SELECT TO_TIMESTAMP('10/08/2012','DD/MM/YYYY')
- 1/(24*50*60*1000) data
FROM dual;
It simply doesn't work.
Other details:
SELECT TO_TIMESTAMP('10/08/2012','DD/MM/YYYY') -
NUMTODSINTERVAL(1/(24*50*60*1000),'HOUR') data
FROM dual;
doesn't work..
The right seems to be
SELECT TO_TIMESTAMP('10/08/2012','DD/MM/YYYY') -
NUMTODSINTERVAL(1/(24*25*60*1000),'HOUR') data
FROM dual;
Why? How does it work?
For adding or subtracting an amount of time expressed as a literal you can use INTERVAL.

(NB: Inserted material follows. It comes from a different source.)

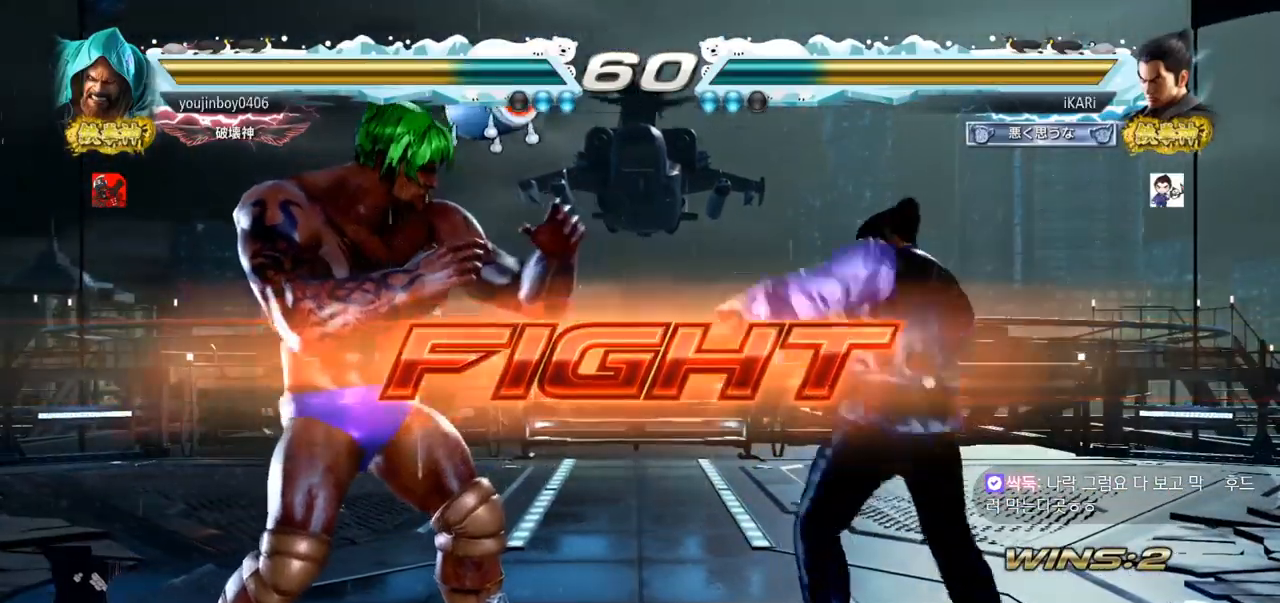
{"buttons": [], "left_stick": "center", "events": [[16, "CROSS", "up"], [16, "TRIANGLE", "down"], [83, "TRIANGLE", "up"], [200, "left_stick", "center"]]}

SELECT TO_TIMESTAMP('10/08/2012','DD/MM/YYYY')
- INTERVAL '0.001' SECOND
FROM dual;
As well there are now standard ways to express date and time literals and avoid the use of various database specific conversion functions.
SELECT TIMESTAMP '2012-10-08 00:00:00'
- INTERVAL '0.001' SECOND DATA
FROM dual;
For your original question the time part of a day is stored in fractional days. So one second is:
1 / (hours in day * minutes in hour * seconds in a minute)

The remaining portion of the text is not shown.